* **Input material**
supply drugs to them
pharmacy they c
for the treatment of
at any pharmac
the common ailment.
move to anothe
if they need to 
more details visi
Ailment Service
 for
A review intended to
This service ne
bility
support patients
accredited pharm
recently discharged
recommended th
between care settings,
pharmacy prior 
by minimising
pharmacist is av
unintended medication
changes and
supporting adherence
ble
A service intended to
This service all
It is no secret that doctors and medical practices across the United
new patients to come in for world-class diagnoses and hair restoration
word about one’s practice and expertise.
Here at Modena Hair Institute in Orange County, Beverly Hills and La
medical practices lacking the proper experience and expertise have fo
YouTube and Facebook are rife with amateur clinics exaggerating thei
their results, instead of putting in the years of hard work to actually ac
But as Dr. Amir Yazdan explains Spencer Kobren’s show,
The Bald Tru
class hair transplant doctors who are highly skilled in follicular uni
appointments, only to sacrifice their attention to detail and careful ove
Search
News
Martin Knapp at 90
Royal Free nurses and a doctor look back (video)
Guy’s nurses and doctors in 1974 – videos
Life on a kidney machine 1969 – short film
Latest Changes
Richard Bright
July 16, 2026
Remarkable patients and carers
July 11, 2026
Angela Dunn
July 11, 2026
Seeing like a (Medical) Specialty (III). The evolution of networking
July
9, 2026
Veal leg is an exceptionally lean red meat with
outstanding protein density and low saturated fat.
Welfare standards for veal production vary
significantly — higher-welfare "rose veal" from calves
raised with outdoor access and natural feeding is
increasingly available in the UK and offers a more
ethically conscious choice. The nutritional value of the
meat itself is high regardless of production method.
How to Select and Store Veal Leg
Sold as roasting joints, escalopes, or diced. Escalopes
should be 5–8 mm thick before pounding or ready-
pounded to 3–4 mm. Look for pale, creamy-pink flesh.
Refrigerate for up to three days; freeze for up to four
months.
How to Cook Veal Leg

* **Exercise prompt**
Would you copy exactly the lines from the one that contains "pounded to 3–4" through the final line of the records above, including both?

* **Worked solution**
pounded to 3–4 mm. Look for pale, creamy-pink flesh.
Refrigerate for up to three days; freeze for up to four
months.
How to Cook Veal Leg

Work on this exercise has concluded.